A New Way to Fight Cancer

Every year, millions of people are diagnosed with cancer. While current treatments cure about half of the people who develop cancer, many are not so fortunate: last year, 580,000 people died of cancer in America alone.

rosenberg_stevenIn his over 40 years spent as Chief of the Surgery Branch at the National Cancer Institute, Dr. Steve Rosenberg has worked to find new treatments for this epidemic. Taking lessons from the human body’s natural reactivity to disease, Rosenberg developed what are referred to as “immunotherapy” treatments that use the body’s immune system and genetically engineered antitumor cells to fight cancer.

For dedicating his life to saving others’ around the world, the Partnership for Public Service has nominated Rosenberg for a 2015 Service to America Medal, or SAMMIE, in the Career Achievement category.

In an interview with Chris Dorobek on the DorobekINSIDER program, Dr. Rosenberg discussed how immunotherapy is revolutionizing the way cancer is studied and treated in the field.

When he first became chief of surgery over 40 years ago, Rosenberg recalled that there was a lot of research but little actually known about cancer. “When we got started, there was no knowledge about any immune reactivities against cancer. No one knew of any immune treatments,” he said.

Despite having little information at the time, Rosenberg saw the potential for change. He found the National Institutes of Health to be the ideal place to take the “broad panoply of scientific information and try to use it to do good,” as he explained.

“We’ve had surgery for over 3,000 years, radiation therapy since the discovery of X-rays in 1895,” and chemotherapy since the advent of chemical warfare in the Second World War, Rosenberg said. “Those treatments can cure about half of the people who develop cancer,” but the other half can’t be cured with these methods. “We desperately needed new approaches,” he concluded.

In 1985, he found that a hormone known as Interleukin 2 caused widely metastatic cancers to dramatically regress, sometimes eliminating them from the body altogether. This, according to Rosenberg, was a huge breakthrough. “We go the first example of the ability of the immune system to actually destroy growing cancers,” he said.

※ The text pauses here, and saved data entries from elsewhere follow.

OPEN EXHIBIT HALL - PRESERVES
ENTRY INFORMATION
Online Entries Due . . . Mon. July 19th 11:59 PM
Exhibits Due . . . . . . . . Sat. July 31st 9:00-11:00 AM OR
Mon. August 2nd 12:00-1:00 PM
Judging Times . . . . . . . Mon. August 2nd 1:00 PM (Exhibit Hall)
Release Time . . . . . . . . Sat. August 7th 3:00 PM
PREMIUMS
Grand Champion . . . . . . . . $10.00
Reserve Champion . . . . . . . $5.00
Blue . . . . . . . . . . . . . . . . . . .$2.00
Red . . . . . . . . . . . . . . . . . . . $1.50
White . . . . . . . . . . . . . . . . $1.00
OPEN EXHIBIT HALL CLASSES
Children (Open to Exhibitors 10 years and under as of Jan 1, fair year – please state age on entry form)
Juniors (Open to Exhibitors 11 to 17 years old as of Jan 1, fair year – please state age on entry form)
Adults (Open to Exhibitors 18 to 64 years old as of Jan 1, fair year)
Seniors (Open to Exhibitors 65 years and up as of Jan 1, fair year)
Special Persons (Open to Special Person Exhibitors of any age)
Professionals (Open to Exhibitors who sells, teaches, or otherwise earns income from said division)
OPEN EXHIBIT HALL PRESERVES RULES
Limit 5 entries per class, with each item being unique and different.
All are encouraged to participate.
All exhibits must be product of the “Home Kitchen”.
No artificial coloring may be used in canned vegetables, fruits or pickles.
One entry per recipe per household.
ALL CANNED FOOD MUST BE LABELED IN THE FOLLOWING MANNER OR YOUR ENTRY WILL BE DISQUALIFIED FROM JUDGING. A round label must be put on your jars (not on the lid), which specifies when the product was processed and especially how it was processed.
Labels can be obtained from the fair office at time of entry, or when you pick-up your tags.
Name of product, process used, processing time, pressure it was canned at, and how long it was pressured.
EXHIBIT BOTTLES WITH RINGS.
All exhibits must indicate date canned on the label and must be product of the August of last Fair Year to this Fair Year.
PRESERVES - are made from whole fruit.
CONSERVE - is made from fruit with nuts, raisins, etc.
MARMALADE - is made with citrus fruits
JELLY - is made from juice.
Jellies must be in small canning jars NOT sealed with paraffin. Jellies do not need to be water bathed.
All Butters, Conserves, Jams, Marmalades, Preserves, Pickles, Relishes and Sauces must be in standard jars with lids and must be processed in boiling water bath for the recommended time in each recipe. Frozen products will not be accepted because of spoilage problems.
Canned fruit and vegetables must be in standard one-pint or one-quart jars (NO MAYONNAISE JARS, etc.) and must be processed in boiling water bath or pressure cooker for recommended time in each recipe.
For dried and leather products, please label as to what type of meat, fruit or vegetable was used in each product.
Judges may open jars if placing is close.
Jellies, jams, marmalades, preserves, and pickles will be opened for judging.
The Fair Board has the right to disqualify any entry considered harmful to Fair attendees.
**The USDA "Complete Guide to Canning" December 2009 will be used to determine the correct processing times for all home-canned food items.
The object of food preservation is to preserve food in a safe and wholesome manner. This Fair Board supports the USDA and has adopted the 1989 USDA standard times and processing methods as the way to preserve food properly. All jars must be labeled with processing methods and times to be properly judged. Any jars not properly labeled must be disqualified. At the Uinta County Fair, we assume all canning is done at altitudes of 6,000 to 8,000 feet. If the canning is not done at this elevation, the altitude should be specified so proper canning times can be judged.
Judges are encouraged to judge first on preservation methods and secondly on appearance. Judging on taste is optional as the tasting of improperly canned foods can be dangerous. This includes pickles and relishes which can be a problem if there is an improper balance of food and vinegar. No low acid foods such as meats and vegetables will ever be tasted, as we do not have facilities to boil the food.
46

Inspired by this discovery, Rosenberg set out to find other immune responses that could mitigate cancer’s threat to those afflicted by this disease. The immune system naturally recognizes viruses, bacteria and other foreign bodies and has evolved responses to destroy them. However, while “the body recognizes a growing cancer as a foreign invader,” Rosenberg explained, it does not have a strong enough natural response to eliminate it.

Rather than using traditional external treatments like radiation, chemotherapy and surgery that try to minimize or physically remove the cancer, Rosenberg saw an opportunity to treat cancer in a less harmful, but more impactful way. His immunotherapy treatment takes advantage of the body’s natural immune response and enhances that reactivity so that the body can actually eliminate that cancer.

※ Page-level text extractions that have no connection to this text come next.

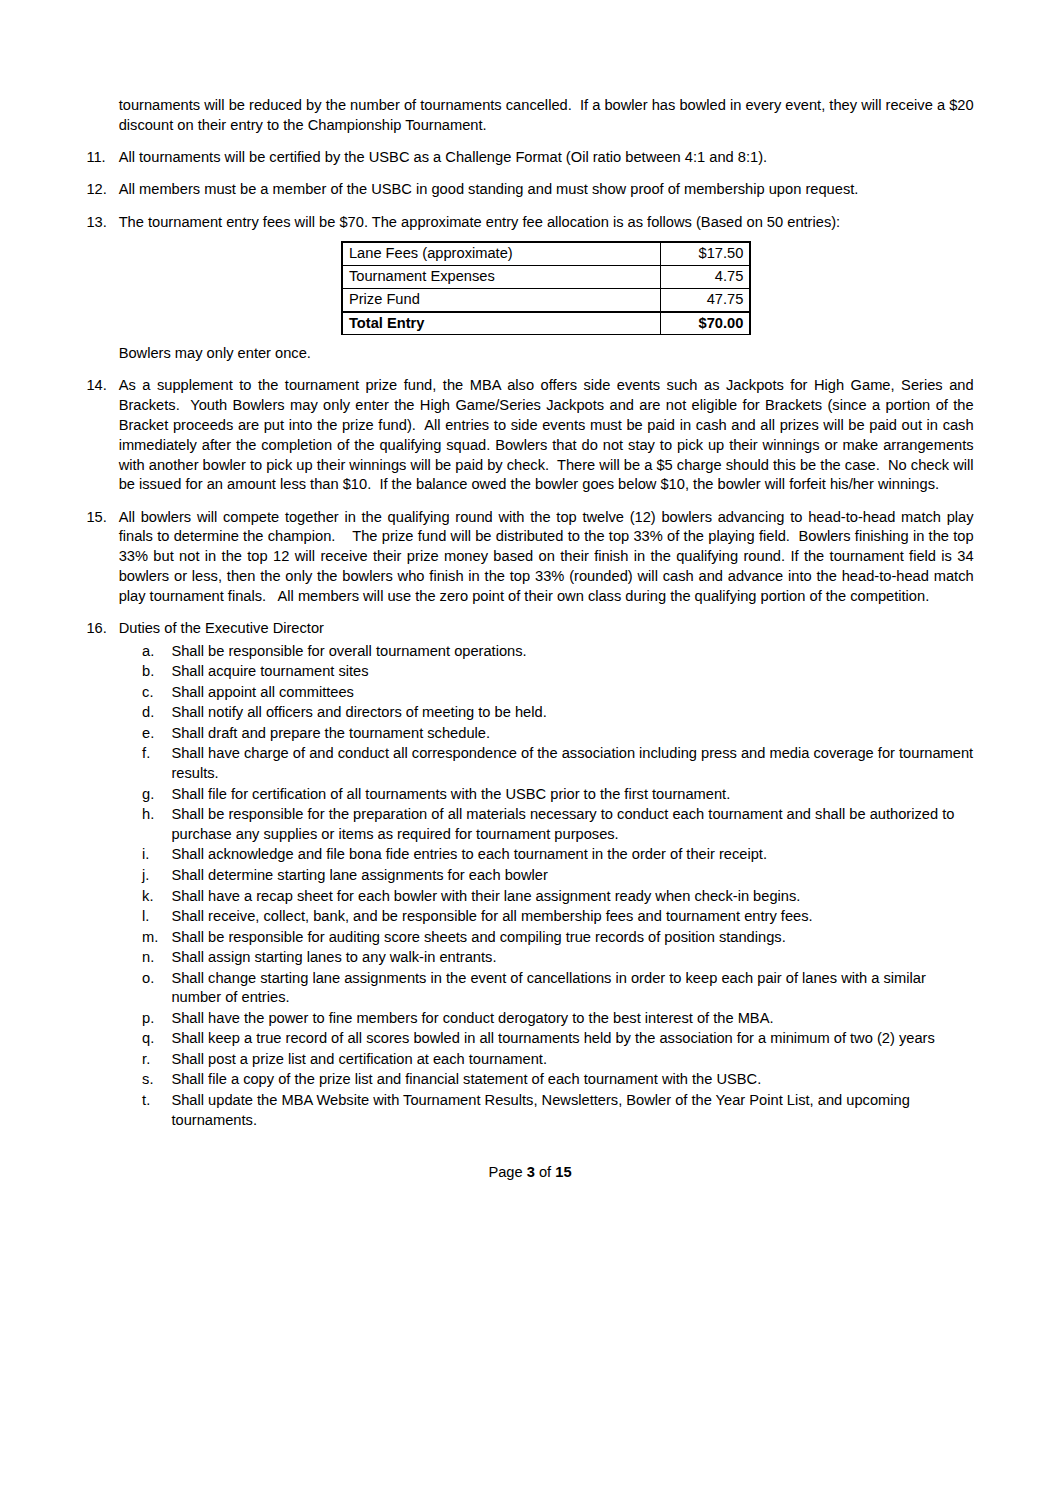tournaments will be reduced by the number of tournaments cancelled. If a bowler has bowled in every event, they will receive a $20 discount on their entry to the Championship Tournament.
11. All tournaments will be certified by the USBC as a Challenge Format (Oil ratio between 4:1 and 8:1).
12. All members must be a member of the USBC in good standing and must show proof of membership upon request.
13. The tournament entry fees will be $70. The approximate entry fee allocation is as follows (Based on 50 entries):
| Lane Fees (approximate) | $17.50 |
| Tournament Expenses | 4.75 |
| Prize Fund | 47.75 |
| Total Entry | $70.00 |
Bowlers may only enter once.
14. As a supplement to the tournament prize fund, the MBA also offers side events such as Jackpots for High Game, Series and Brackets. Youth Bowlers may only enter the High Game/Series Jackpots and are not eligible for Brackets (since a portion of the Bracket proceeds are put into the prize fund). All entries to side events must be paid in cash and all prizes will be paid out in cash immediately after the completion of the qualifying squad. Bowlers that do not stay to pick up their winnings or make arrangements with another bowler to pick up their winnings will be paid by check. There will be a $5 charge should this be the case. No check will be issued for an amount less than $10. If the balance owed the bowler goes below $10, the bowler will forfeit his/her winnings.
15. All bowlers will compete together in the qualifying round with the top twelve (12) bowlers advancing to head-to-head match play finals to determine the champion. The prize fund will be distributed to the top 33% of the playing field. Bowlers finishing in the top 33% but not in the top 12 will receive their prize money based on their finish in the qualifying round. If the tournament field is 34 bowlers or less, then the only the bowlers who finish in the top 33% (rounded) will cash and advance into the head-to-head match play tournament finals. All members will use the zero point of their own class during the qualifying portion of the competition.
16. Duties of the Executive Director
a. Shall be responsible for overall tournament operations.
b. Shall acquire tournament sites
c. Shall appoint all committees
d. Shall notify all officers and directors of meeting to be held.
e. Shall draft and prepare the tournament schedule.
f. Shall have charge of and conduct all correspondence of the association including press and media coverage for tournament results.
g. Shall file for certification of all tournaments with the USBC prior to the first tournament.
h. Shall be responsible for the preparation of all materials necessary to conduct each tournament and shall be authorized to purchase any supplies or items as required for tournament purposes.
i. Shall acknowledge and file bona fide entries to each tournament in the order of their receipt.
j. Shall determine starting lane assignments for each bowler
k. Shall have a recap sheet for each bowler with their lane assignment ready when check-in begins.
l. Shall receive, collect, bank, and be responsible for all membership fees and tournament entry fees.
m. Shall be responsible for auditing score sheets and compiling true records of position standings.
n. Shall assign starting lanes to any walk-in entrants.
o. Shall change starting lane assignments in the event of cancellations in order to keep each pair of lanes with a similar number of entries.
p. Shall have the power to fine members for conduct derogatory to the best interest of the MBA.
q. Shall keep a true record of all scores bowled in all tournaments held by the association for a minimum of two (2) years
r. Shall post a prize list and certification at each tournament.
s. Shall file a copy of the prize list and financial statement of each tournament with the USBC.
t. Shall update the MBA Website with Tournament Results, Newsletters, Bowler of the Year Point List, and upcoming tournaments.
Page 3 of 15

“We use the body’s own wisdom,” he said. With this approach, Rosenberg has extended treatments for a number of different types of cancer. The value of immunotherapy has only grown over time, and so have efforts to develop new ways of using it. “Good progress has been made, but there is a long way to go for the treatment of diseases now that we can’t adequately treat,” Rosenberg said.

The people who come through NIH hospitals are those who have undergone traditional treatments that haven’t worked. These patients, desperate for results, willing to participate in clinical trials and experimental treatments motivate Rosenberg every day to search for a cure. “Seeing people who we have not been able to help continually reminds us about how much more needs to be done,” he said.

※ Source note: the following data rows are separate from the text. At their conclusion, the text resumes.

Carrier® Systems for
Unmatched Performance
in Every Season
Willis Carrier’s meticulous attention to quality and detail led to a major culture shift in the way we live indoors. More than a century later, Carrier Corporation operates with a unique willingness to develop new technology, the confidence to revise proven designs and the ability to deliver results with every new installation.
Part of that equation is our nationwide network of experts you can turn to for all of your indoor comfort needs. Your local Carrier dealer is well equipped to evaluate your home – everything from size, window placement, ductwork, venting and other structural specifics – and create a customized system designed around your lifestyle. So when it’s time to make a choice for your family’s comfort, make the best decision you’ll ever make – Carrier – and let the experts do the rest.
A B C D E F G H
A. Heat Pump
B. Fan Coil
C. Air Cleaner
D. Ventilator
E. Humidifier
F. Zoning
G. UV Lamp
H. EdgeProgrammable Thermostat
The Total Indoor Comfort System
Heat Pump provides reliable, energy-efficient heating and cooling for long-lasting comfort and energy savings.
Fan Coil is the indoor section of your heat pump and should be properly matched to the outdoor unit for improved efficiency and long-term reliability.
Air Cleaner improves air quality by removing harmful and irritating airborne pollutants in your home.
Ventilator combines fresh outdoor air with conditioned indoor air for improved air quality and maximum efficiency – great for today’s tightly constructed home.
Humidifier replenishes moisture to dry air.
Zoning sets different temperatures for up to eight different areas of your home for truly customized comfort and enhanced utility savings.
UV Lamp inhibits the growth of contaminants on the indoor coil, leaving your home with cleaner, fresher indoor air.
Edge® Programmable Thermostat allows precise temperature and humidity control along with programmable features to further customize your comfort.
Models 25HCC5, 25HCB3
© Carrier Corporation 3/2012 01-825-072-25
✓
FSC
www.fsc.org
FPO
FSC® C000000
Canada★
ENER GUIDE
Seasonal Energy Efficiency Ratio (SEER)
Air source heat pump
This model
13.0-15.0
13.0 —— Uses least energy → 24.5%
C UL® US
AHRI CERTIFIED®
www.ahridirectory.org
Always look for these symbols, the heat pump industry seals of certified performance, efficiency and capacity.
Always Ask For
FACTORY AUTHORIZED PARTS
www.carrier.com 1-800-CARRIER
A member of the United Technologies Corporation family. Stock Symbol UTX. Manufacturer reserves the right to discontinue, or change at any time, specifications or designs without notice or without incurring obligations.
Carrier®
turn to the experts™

With over 2,000 PhDs devoted to conducting research, treating patients and discovering new approaches to cancer treatment at the NIH Bethesda campus alone, people like Rosenberg have helped advance our understanding of cancer drastically over the decades. “That represents a jewel of the American government,” he said.

Despite these advancements, “While I lie awake at night, I think of the people we have not helped rather than the people that we have,” Rosenberg admitted. It’s enough to overburden any person. However, Rosenberg said, “You have to be passionate about what you’re doing,” and each person reminds him just how important his work is for millions of people.

According to Rosenberg, mandate of the NIH “is not to practice the medicine of today, but to create the medicine of tomorrow.” By advancing cancer research and treatment through immunotherapy, he hopes to live up to that mandate. Despite dedicating the past forty years to this mission, he said, “I feel like I’m just getting started.”

For his amazing work advancing the field of medicine, we congratulate Dr. Rosenberg on his 2015 SAMMIES nomination.